§ **Aim of the exercise**:
Transcribe the part of the locomotive tractive effort passage below starting with "Of more successful" and going on through "350 kN) of T.E.".

§ **Reading passage**:
--------

Of more successful large steam locomotives, those with the highest rated starting tractive effort were the Virginian Railway AE-class 2-10-10-2s, at 176,000 lbf (783 kN) in simple-expansion mode. The Union Pacific's famous Big Boys had a starting T.E. of 135,375 lbf (602 kN); the Norfolk & Western's Y5, Y6, Y6a, and Y6b class 2-8-8-2s had a starting T.E. of 152,206 lbf (677 kN) in simple expansion mode (later modified, resulting in a claimed T.E. of 170,000 lbf (756 kN)); and the Pennsylvania Railroad's freight Duplex Q2 attained 114,860 lbf (510.9 kN, including booster) — the highest for a rigid framed locomotive. Later two cylinder passenger locomotives were generally 70,000 to 80,000 lbf (300 to 350 kN) of T.E.

Diesel and electric locomotives

For an electric locomotive or a Diesel-electric locomotive, starting tractive effort can be calculated from the amount of weight on the driving wheels (which may be less than the total locomotive weight in some cases), combined stall torque of the traction motors, the gear ratio between the traction motors and axles, and driving wheel diameter. For a Diesel-hydraulic locomotive, the starting tractive effort is affected by the stall torque of the torque converter, as well as gearing, wheel diameter and locomotive weight.

Freight locomotives are designed to produce higher maximum tractive effort at any given speed than passenger units of equivalent power, necessitated by the much higher weight that is typical of a freight train. In modern locomotives, the gearing between the traction motors and axles is selected to suit the type of service in which the unit will be operated. As traction motors have a maximum speed at which they can rotate without incurring damage, gearing for higher tractive effort is at the expense of top speed. Conversely, the gearing used with passenger locomotives favors speed over maximum tractive effort.

--------

§ **Extracted entries**:
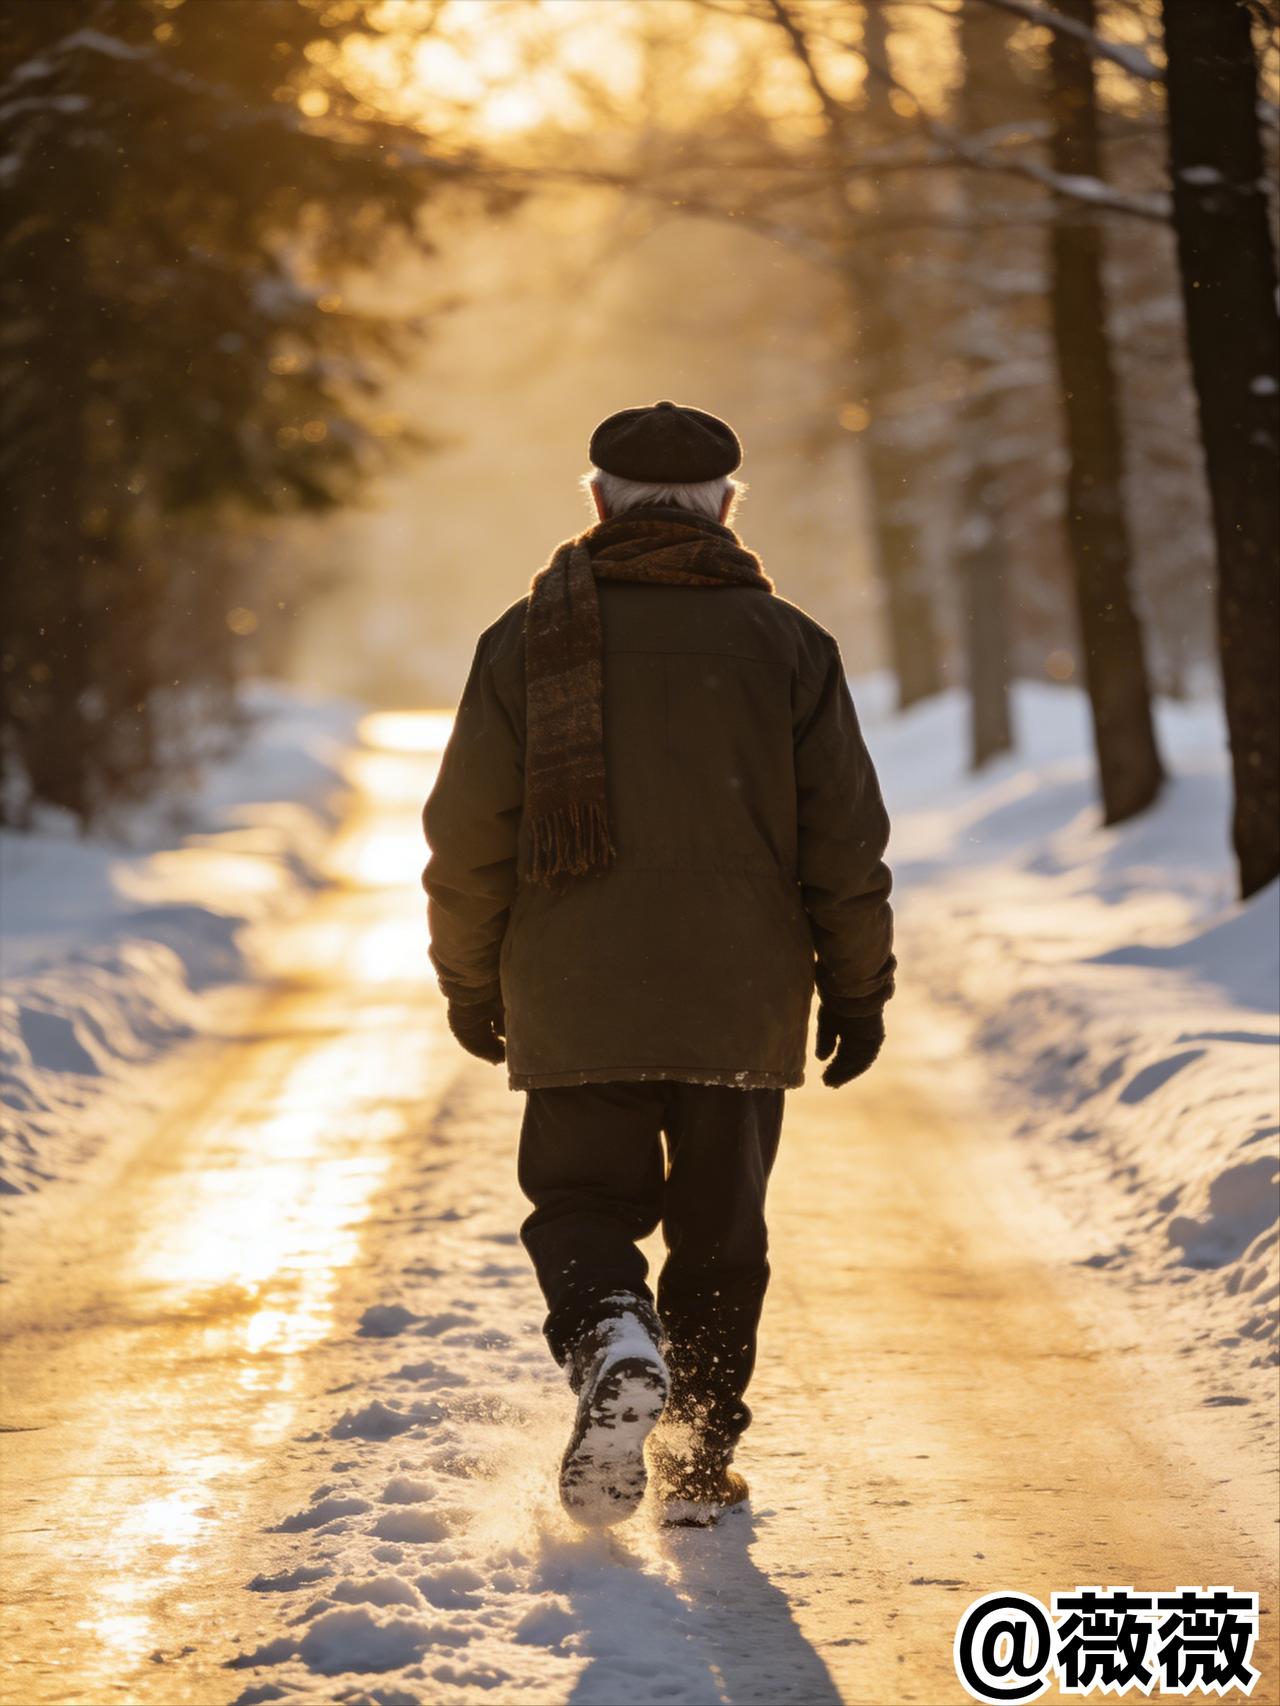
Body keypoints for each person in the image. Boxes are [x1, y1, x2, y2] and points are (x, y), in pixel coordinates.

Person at [422, 400, 894, 1528]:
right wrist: (859, 984)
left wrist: (468, 975)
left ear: (595, 503)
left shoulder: (528, 635)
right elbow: (845, 837)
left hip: (577, 989)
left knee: (581, 1202)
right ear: (727, 509)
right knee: (722, 1234)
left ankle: (609, 1334)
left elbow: (467, 830)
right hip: (739, 997)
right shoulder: (786, 642)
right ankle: (693, 1458)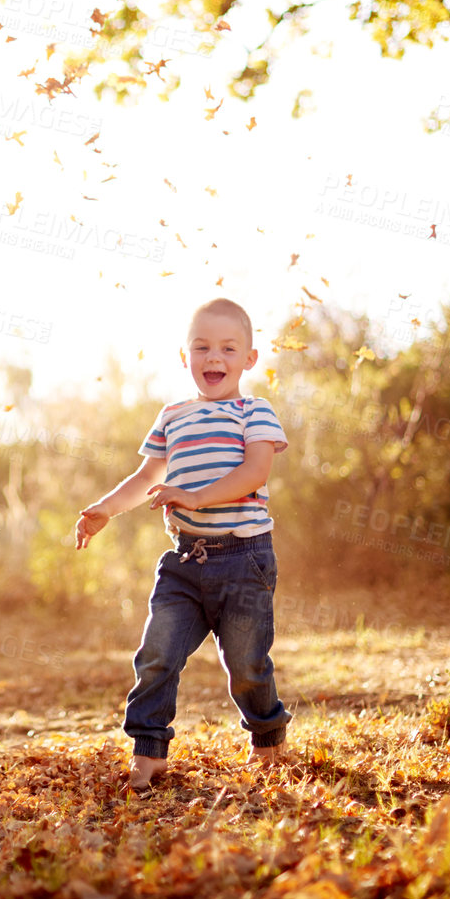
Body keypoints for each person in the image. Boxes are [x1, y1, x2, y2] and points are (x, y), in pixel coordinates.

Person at [73, 297, 293, 792]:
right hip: (185, 563)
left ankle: (268, 734)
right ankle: (148, 751)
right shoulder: (172, 416)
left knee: (247, 666)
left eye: (228, 348)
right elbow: (147, 476)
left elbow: (255, 472)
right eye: (202, 347)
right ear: (185, 356)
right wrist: (105, 508)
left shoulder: (254, 411)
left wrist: (193, 497)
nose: (214, 358)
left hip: (244, 559)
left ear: (249, 359)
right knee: (157, 655)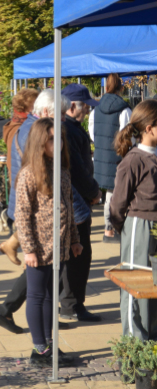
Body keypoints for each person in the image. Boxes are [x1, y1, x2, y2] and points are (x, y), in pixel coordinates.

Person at [0, 89, 73, 334]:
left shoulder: (32, 128)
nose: (64, 119)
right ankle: (9, 313)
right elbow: (33, 183)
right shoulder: (35, 131)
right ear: (46, 112)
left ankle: (41, 326)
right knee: (38, 280)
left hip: (37, 209)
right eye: (60, 114)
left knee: (44, 281)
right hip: (34, 211)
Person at [15, 117, 81, 365]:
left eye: (60, 138)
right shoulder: (29, 174)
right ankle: (39, 347)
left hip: (60, 246)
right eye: (52, 139)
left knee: (52, 296)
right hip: (39, 247)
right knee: (36, 295)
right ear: (40, 141)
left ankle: (49, 344)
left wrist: (74, 239)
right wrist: (29, 249)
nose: (58, 143)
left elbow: (68, 209)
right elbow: (22, 215)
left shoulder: (62, 172)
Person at [110, 100, 157, 340]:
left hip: (154, 228)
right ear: (149, 128)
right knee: (135, 287)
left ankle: (151, 344)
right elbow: (117, 204)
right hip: (139, 226)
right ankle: (133, 351)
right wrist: (123, 229)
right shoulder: (133, 160)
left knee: (153, 287)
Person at [60, 84, 102, 322]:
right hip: (77, 202)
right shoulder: (68, 129)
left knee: (76, 256)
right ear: (72, 105)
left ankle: (71, 304)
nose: (87, 109)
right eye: (85, 105)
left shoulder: (71, 128)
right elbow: (76, 169)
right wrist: (94, 191)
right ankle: (73, 305)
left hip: (78, 201)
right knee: (78, 255)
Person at [0, 88, 40, 264]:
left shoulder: (14, 125)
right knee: (31, 223)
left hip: (18, 178)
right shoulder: (22, 128)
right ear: (29, 106)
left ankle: (12, 245)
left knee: (30, 223)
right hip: (21, 179)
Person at [92, 73, 132, 243]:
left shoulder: (96, 109)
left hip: (101, 155)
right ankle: (113, 229)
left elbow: (92, 133)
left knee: (109, 193)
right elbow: (127, 136)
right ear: (121, 88)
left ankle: (108, 229)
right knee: (117, 193)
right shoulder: (124, 109)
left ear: (106, 87)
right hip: (118, 156)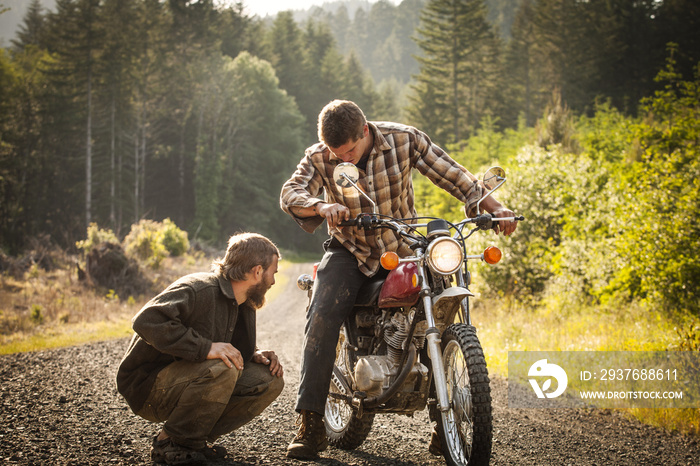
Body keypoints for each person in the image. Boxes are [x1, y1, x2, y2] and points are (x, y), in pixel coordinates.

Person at [279, 99, 518, 460]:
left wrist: (496, 209)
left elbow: (455, 175)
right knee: (323, 312)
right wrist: (321, 206)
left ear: (364, 131)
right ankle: (310, 423)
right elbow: (291, 192)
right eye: (335, 154)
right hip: (351, 250)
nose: (343, 159)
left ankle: (445, 423)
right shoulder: (318, 157)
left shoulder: (404, 140)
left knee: (436, 310)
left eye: (350, 151)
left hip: (402, 245)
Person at [116, 232, 284, 465]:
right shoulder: (198, 289)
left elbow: (222, 342)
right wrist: (205, 348)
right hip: (148, 389)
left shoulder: (245, 301)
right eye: (272, 273)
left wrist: (253, 353)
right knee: (222, 367)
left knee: (269, 379)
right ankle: (171, 443)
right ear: (257, 271)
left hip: (185, 381)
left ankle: (193, 440)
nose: (273, 281)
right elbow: (145, 321)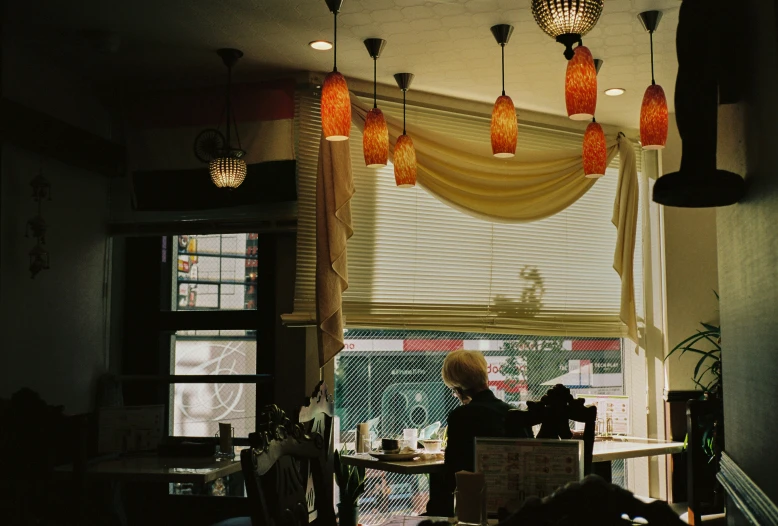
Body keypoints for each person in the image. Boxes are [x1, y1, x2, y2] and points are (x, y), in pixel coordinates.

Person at [425, 350, 532, 517]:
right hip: (515, 506)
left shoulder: (460, 416)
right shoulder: (515, 413)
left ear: (458, 387)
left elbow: (454, 469)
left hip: (473, 505)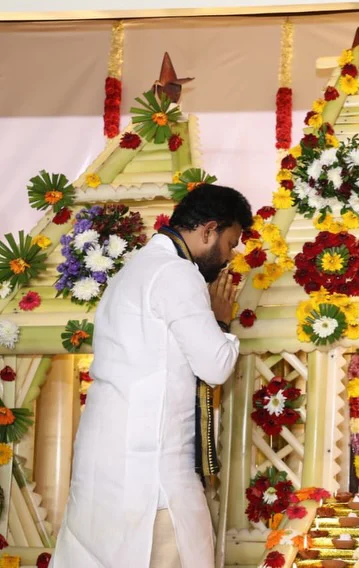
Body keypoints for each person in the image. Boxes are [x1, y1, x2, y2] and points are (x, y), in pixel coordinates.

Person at [51, 184, 253, 568]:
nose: (230, 256)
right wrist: (222, 320)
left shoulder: (135, 269)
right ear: (208, 230)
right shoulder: (177, 273)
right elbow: (215, 366)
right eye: (230, 243)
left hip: (106, 460)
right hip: (149, 467)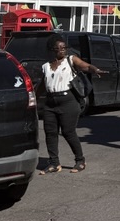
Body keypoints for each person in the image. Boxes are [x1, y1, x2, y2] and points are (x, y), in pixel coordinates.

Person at [39, 36, 106, 174]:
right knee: (50, 133)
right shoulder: (45, 66)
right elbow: (41, 85)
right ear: (53, 49)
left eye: (64, 48)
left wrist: (95, 70)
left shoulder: (70, 60)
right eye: (59, 48)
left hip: (68, 101)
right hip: (50, 103)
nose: (63, 50)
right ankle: (54, 163)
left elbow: (85, 65)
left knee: (68, 132)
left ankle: (80, 161)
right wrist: (31, 96)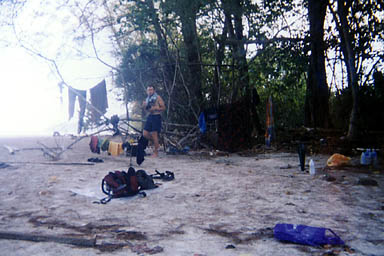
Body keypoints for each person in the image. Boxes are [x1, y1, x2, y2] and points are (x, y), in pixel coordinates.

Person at [142, 84, 166, 157]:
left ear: (154, 90)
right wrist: (144, 106)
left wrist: (155, 108)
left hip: (156, 116)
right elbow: (145, 109)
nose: (149, 91)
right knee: (145, 133)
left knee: (154, 134)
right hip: (150, 116)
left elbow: (163, 108)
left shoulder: (158, 97)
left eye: (151, 90)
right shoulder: (147, 99)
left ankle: (156, 152)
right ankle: (157, 144)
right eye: (148, 90)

--------

§ **Answer to this task**:
Of more successful large steam locomotives, those with the highest rated starting tractive effort were the Virginian Railway AE-class 2-10-10-2s, at 176,000 lbf (783 kN) in simple-expansion mode. The Union Pacific's famous Big Boys had a starting T.E. of 135,375 lbf (602 kN); the Norfolk & Western's Y5, Y6, Y6a, and Y6b class 2-8-8-2s had a starting T.E. of 152,206 lbf (677 kN) in simple expansion mode (later modified, resulting in a claimed T.E. of 170,000 lbf (756 kN)); and the Pennsylvania Railroad's freight Duplex Q2 attained 114,860 lbf (510.9 kN, including booster) — the highest for a rigid framed locomotive. Later two cylinder passenger locomotives were generally 70,000 to 80,000 lbf (300 to 350 kN) of T.E.